From September 2018 - September 2019, Teapot Trust is conducting a multi-site Service Review to evaluate the impact of art therapy in two tertiary rheumatology services in Scotland.

The Service Review is being done in partnership with Royal Hospital for Children, Glasgow and Royal Hospital for Sick Children, Edinburgh. 


  • Dr Patricia Watts, Teapot Trust Art Therapist (Royal Hospital for Children, Glasgow)
  • Emily Farrugia, Teapot Trust Art Therapist (Royal Hospital for Sick Children, Edinburgh)
  • Dr Joyce Davidson, Lead Clinician Paediatric Rheumatology (Royal Hospital for Sick Children, Edinburgh)
  • Dr Jo Walsh, Lead Clinician Paediatric Rheumatology (Royal Hospital for Children, Glasgow)
  • Dr Kristin Leith, Research Co-ordinator, Teapot Trust


To better understand

  • which patients are referred to art therapy;
  • why they are referred;
  • the levels of engagement and acceptability of therapy; and
  • the benefits resulting in improved outcome;

As part of this evaluation project, a standardised service evaluation framework is being developed to facilitate future service reviews in hospitals where Teapot Trust provides early intervention art therapy.

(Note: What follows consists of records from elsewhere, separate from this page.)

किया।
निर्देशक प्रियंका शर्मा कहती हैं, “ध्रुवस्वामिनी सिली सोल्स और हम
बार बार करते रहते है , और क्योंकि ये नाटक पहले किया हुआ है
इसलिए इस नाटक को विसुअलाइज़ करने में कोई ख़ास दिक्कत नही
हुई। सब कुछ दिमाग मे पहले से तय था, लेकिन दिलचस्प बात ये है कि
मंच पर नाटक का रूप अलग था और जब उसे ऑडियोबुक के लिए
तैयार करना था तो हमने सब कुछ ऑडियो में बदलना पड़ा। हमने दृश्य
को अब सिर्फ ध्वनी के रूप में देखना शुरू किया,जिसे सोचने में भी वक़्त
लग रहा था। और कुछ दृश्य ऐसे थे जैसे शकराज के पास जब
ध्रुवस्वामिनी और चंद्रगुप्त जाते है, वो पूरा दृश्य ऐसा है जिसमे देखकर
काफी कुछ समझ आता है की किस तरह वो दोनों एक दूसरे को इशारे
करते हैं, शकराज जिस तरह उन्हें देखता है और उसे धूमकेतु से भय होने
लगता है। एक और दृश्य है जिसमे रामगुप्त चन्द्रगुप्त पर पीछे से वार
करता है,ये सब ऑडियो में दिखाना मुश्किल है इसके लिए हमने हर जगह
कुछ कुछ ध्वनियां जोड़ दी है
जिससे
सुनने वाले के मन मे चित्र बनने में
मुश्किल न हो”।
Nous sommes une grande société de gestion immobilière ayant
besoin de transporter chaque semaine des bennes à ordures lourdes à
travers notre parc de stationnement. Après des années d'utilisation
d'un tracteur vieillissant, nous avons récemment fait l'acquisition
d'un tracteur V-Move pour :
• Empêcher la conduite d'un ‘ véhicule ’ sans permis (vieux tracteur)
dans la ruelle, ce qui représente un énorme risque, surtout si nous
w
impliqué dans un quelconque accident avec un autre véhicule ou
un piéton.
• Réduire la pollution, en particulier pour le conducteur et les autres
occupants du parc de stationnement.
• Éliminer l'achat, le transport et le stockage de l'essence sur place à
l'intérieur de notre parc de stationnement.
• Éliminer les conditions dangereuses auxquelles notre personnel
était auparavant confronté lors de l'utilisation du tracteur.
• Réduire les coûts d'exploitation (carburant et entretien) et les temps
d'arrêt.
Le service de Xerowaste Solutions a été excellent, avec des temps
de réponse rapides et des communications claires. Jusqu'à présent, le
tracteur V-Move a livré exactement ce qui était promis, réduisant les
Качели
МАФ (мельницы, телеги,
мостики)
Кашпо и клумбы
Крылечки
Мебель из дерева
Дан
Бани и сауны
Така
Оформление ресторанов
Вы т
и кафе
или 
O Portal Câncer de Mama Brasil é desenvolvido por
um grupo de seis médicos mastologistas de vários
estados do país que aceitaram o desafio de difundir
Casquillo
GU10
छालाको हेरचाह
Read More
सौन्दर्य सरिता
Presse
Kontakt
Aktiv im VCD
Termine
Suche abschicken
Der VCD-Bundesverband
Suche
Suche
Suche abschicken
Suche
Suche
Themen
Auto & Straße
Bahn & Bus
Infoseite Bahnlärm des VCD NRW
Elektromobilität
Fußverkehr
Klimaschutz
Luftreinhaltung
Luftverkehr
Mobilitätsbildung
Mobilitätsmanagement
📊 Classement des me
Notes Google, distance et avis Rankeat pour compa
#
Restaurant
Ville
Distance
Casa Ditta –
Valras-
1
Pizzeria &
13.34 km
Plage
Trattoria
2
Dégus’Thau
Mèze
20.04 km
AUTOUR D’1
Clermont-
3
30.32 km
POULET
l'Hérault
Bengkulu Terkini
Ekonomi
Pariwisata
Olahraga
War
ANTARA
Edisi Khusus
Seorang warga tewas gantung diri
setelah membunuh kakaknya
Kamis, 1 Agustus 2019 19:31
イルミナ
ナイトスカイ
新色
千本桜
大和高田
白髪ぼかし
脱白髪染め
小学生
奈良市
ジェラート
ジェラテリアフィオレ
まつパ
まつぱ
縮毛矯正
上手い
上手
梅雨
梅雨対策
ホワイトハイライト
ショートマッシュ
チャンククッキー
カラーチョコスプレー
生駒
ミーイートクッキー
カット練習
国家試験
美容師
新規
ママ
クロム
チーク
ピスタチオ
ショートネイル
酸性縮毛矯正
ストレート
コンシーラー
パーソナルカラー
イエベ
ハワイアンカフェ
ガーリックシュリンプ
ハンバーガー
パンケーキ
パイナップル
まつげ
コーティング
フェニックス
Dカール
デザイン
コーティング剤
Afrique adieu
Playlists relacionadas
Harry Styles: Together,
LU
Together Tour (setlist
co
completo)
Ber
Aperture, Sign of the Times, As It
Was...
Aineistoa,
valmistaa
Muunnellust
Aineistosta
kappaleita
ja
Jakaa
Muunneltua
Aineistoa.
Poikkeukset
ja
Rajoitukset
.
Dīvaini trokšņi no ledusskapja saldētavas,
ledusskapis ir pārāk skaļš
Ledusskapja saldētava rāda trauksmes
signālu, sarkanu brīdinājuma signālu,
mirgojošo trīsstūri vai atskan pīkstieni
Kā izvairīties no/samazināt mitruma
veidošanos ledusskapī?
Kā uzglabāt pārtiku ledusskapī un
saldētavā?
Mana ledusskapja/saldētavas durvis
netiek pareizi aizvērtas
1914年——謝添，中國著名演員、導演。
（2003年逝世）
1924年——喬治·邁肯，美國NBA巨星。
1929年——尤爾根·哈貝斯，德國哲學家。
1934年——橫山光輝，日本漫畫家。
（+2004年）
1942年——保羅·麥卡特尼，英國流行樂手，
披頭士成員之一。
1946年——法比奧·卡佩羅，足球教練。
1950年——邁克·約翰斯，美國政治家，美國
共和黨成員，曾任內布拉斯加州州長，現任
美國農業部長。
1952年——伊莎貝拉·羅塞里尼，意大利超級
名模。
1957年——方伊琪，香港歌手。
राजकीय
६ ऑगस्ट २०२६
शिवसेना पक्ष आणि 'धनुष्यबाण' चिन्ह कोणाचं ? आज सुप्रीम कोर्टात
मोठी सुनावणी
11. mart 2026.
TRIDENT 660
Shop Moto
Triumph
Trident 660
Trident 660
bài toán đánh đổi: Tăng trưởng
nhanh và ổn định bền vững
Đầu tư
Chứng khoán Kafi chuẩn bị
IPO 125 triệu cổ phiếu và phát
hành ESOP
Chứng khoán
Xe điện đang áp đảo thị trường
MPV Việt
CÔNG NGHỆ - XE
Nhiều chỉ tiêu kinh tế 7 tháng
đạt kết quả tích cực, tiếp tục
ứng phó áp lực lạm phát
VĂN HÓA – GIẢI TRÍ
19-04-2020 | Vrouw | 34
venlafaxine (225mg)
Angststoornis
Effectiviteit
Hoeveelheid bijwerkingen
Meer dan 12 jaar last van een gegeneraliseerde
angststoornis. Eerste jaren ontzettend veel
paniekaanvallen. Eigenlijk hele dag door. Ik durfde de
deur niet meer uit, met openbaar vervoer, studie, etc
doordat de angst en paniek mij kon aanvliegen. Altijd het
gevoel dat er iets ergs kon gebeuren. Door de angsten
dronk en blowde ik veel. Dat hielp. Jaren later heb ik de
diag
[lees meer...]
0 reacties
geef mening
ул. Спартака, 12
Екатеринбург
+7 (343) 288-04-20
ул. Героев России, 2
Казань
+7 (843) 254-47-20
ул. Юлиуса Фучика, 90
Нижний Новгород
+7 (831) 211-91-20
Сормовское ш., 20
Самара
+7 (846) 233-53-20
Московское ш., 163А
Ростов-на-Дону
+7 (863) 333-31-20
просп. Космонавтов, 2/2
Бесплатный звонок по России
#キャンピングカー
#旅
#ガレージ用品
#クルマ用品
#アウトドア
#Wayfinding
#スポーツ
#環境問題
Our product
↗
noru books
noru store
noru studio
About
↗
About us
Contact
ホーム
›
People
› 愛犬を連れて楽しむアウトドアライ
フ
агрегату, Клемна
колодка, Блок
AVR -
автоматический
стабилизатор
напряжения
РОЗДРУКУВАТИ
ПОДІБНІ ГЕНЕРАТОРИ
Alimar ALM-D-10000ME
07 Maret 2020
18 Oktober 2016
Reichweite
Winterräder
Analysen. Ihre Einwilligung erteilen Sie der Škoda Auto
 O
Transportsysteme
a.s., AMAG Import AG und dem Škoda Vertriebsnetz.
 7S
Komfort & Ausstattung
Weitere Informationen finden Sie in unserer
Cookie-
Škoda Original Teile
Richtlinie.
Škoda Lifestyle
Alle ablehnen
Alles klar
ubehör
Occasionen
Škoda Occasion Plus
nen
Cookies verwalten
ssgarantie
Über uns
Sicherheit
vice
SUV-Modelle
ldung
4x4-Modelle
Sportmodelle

This Service Review also represents a first step in developing evidence-based research to investigate the impact and benefit of art therapy in supporting children and young people in paediatric rheumatology.    


Art therapy interventions in various medical settings are known to contribute to the mental health and wellbeing of patients. In paediatric rheumatology there is a well-documented unmet need for psychological support for children and families coping with chronic disease and its treatment. The role that art therapy could have in this provision is unknown and there is no evidence-based research to help understand its potential contribution.


A retrospective review is being conducted of referrals received in the period 2012-2018 to art therapy from paediatric rheumatology services. A mixed method approach is being used for gathering quantitative, secondary and qualitative data.  Quantitative data has been collected by collating numerical and demographic information from referral forms; art therapist service databases; and patient medical records. Secondary and qualitative data is being gathered from pre-existing service information; the use of outcome measurement tools; end of therapy evaluations; end of therapy reports and patient feedback forms.